Questions were raised about the degree of Flannery O'Connor's involvement in the writing of A Memoir of Mary Ann (a.k.a. Mission Fulfilled).
Following Sandra Miesel's suggestion, I looked in the letters of Flannery O'Connor (in the Library of America's Collected Works) and found the following:
To A., July 23, 1960 I was greatly impressed with the Sister Superior... She brought two old sisters, one of whom was Mary Ann's nurse, and three younger sisters, one of whom draws (very badly) and the other two write (very very badly). However, the Sister Superior is the one doing the writing on the book and she writes better than the others. She don't write like Shakespeare but she does well enough for this.
To Robert Giroux, September 29, 1960 I told [the Sister Superior] if they did happen to write it, I'd be glad to go over the manuscript and would supply a little introduction if that would help. I thought that would be the last I'd hear of her.
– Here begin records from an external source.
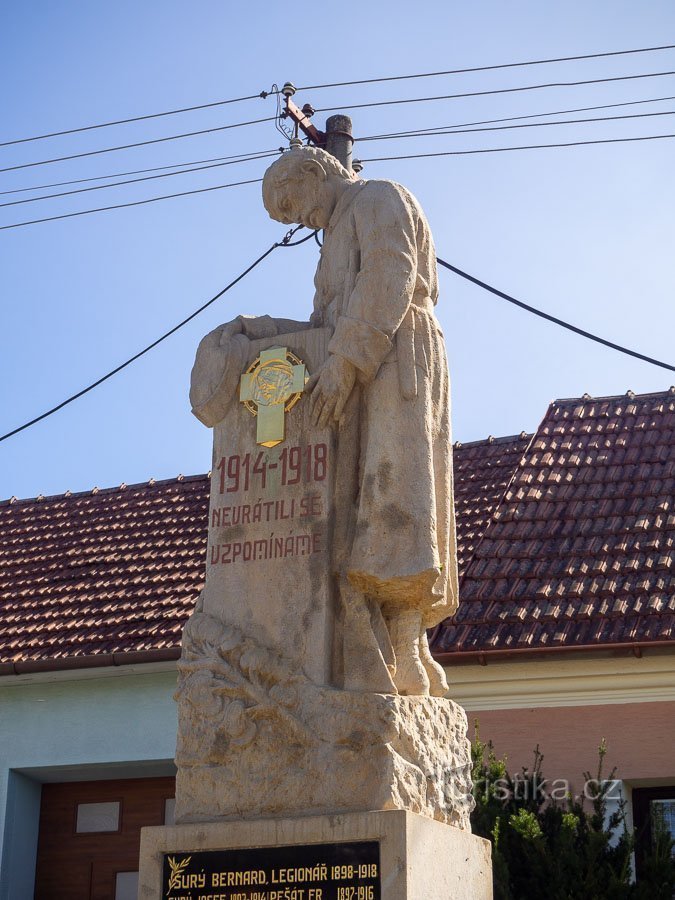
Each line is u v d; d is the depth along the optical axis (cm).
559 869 894
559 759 1160
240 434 717
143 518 1583
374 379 695
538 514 1344
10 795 1309
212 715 665
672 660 1154
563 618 1190
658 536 1269
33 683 1334
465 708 1198
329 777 634
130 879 1304
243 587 689
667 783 1155
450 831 643
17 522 1652
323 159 756
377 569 662
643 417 1470
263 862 618
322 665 659
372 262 700
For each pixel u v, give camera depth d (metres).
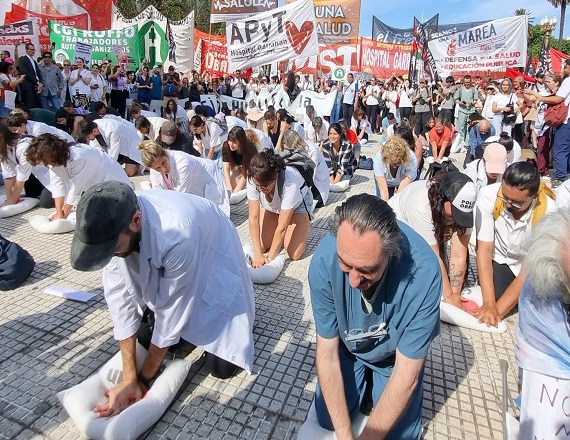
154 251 1.70
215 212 2.15
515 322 2.86
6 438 1.84
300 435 1.82
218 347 2.09
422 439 1.92
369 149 9.84
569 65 6.27
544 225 1.23
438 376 2.34
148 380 2.07
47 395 2.07
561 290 1.19
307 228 3.64
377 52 17.44
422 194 2.65
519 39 10.87
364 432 1.52
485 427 2.01
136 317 1.99
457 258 2.92
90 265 1.43
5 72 8.10
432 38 11.79
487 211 2.73
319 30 14.00
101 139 6.08
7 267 2.97
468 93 10.34
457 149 9.64
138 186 5.85
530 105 8.22
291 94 12.20
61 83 9.00
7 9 11.98
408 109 11.83
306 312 2.90
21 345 2.42
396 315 1.51
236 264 2.22
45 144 3.61
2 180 5.48
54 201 4.41
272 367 2.35
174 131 5.51
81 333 2.55
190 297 1.92
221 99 11.39
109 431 1.74
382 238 1.22
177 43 14.55
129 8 23.80
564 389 1.30
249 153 4.61
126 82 11.34
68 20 12.92
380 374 1.82
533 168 2.36
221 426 1.96
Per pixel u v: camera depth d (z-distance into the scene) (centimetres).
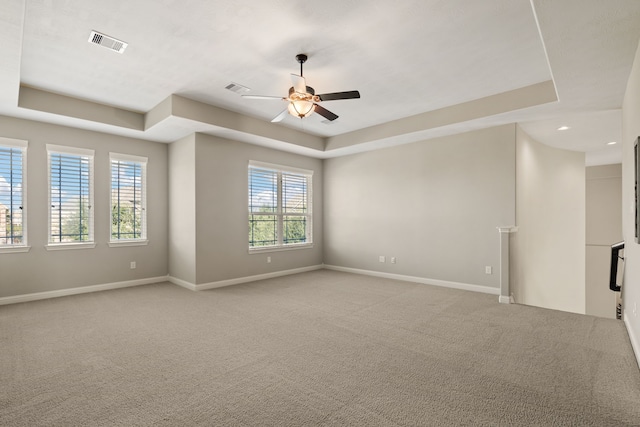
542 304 567
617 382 221
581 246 663
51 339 297
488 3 237
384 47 300
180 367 244
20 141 418
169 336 306
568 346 283
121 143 509
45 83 374
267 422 179
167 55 313
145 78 364
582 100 362
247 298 446
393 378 228
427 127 482
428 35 280
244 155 561
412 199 566
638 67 252
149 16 252
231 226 540
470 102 438
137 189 529
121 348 278
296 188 662
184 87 390
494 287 474
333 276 610
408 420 181
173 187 545
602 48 252
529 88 387
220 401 200
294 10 245
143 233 534
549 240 593
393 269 591
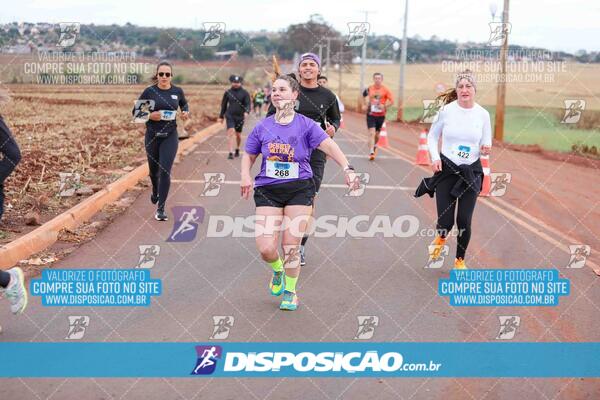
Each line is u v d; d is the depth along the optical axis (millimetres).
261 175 5574
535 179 13977
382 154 17766
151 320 5312
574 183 13625
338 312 5570
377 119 16062
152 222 8633
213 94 44438
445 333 5164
Never underestimate them. They forthwith sat down and wrote it and they are hell bent to see it through. The Abbot is interested in it and so is the Bishop who wants it to have the imprimatur. I hear he thinks the child was a saint.
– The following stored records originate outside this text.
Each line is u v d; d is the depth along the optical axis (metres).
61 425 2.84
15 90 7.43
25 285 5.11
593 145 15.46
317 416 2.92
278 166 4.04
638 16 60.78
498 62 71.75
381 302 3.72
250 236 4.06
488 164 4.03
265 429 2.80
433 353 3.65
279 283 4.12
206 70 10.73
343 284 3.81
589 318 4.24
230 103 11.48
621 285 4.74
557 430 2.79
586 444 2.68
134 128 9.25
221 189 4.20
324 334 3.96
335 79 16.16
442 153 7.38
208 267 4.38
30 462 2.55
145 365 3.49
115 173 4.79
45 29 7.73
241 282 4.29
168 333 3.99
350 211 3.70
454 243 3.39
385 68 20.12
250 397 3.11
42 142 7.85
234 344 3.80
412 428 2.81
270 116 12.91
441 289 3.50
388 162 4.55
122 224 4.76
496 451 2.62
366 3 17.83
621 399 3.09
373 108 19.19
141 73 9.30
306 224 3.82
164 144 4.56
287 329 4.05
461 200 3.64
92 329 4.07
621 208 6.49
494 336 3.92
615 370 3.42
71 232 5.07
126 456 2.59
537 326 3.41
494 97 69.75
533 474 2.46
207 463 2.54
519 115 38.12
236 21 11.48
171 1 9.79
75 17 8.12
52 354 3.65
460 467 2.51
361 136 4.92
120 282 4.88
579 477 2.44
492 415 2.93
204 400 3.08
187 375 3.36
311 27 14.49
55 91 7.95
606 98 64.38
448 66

The manuscript is not very good, of course. I set about to get the obnoxious pieties out of it and that proved almost impossible. I'm still working on it, and they are expecting me to not only to turn it into decent manuscript but to get them a publisher. Would you read it when I get it edited? I know I can't make it into the kind of thing you would publish but you might be able to tell me who might or if you think it's publishable at all.
Fr. Paul thinks it's quite comic that they have lit on me to do this. He asked them which of my murder stories gave them the idea I should help them with it.
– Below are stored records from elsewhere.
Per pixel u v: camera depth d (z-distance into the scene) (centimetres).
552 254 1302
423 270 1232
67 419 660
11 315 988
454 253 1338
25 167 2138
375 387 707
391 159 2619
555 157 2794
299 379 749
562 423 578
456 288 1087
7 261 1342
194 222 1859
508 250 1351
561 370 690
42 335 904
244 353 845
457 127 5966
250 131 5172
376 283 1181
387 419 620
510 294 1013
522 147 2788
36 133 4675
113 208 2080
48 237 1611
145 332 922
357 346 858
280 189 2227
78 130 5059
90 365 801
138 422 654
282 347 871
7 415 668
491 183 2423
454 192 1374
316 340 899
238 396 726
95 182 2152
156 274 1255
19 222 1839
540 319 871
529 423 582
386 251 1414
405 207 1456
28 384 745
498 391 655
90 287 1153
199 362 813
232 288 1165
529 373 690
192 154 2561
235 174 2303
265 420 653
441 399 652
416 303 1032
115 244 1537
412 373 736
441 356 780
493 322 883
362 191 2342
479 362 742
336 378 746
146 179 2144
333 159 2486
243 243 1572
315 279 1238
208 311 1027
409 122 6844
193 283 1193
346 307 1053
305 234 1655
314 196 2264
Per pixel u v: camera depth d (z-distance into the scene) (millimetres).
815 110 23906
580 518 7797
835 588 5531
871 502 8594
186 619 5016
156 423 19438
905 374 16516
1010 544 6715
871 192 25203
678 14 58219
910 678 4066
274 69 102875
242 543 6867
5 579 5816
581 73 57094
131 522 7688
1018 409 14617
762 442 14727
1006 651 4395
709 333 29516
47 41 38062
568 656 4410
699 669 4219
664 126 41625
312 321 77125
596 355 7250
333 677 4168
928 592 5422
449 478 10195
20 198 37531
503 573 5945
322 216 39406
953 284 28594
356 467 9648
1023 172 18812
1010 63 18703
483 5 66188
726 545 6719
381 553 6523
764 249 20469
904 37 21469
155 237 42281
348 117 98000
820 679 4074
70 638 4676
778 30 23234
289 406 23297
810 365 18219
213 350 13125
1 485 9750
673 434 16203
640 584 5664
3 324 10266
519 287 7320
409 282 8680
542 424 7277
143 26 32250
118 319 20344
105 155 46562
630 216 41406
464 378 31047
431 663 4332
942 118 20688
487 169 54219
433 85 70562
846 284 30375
To Robert Giroux, December 8, 1960 The enclosed jolly treat is the Sister's manuscript. If you think there is any possibility at all of its getting published anywhere, I might be able to get them to improve it. After I had got the thing all typed up for them, they decided there were "a few other little things" they had forgotten to mention. So I told them to write them down and I would insert them. Today they sent me the insertions, three of them. Two I have inserted and the other I am sparing you. It had to do with Mary Ann eating some applesauce...
I... suggested the title I have put on it. They accept this reluctantly but think it is very "flat."
To Robert Giroux, January 23, 1961 The Sisters are dancing jigs all over the place. I bet them a pair of peafowl nobody would ever buy the book so I am out a pair of peafowl.
Sister Evangelist called up the Bishop at once and he was delighted. However, he wanted one thing in the manuscript out before he can give it the imprimatur. The scene where Mary Ann goes to confession and the Sisters hear her say, "Fife times, Monsignor." The Bishop says that can't be in there as you are not supposed to hear what goes on in the confessional. Bishops will be Bishops. Then there is one thing he wants added, which I think is a good idea and will improve the book. It seems that before she died, the Sisters allowed Mary Ann to become a tertiary and she was buried in the Dominican habit... I told the Sisters to write it up and indicate where it should come and send it to me...
Sister Evangelist wanted to know what "a free editorial hand" meant and I told her it meant you all would improve the book some, so she is all for a free editorial hand.
To A., February 4, 1961 I can't get over this Mary Ann business. I told the Sisters that if that child was a saint, her first miracle would be getting a publisher for their book. And now the more I think about the way that book is written, the more convinced I am that it is a genuine miracle. Giroux wrote, "I read the story with a few misgivings which somehow are not important." And I guess that about sums it up. They have asked for a free editorial hand, so I am hoping this will improve the book a little.
From which we might conclude:
Sister Evangelist wrote the first draft, editing in stuff from the other sisters.
Flannery O'Connor did some rewriting as she typed it up for them.
The editors at Farrar, Straus & Cudahy did further rewriting.
Everybody else had their own suggestions, too.
Flannery O'Connor's letters are charming, fascinating and funny.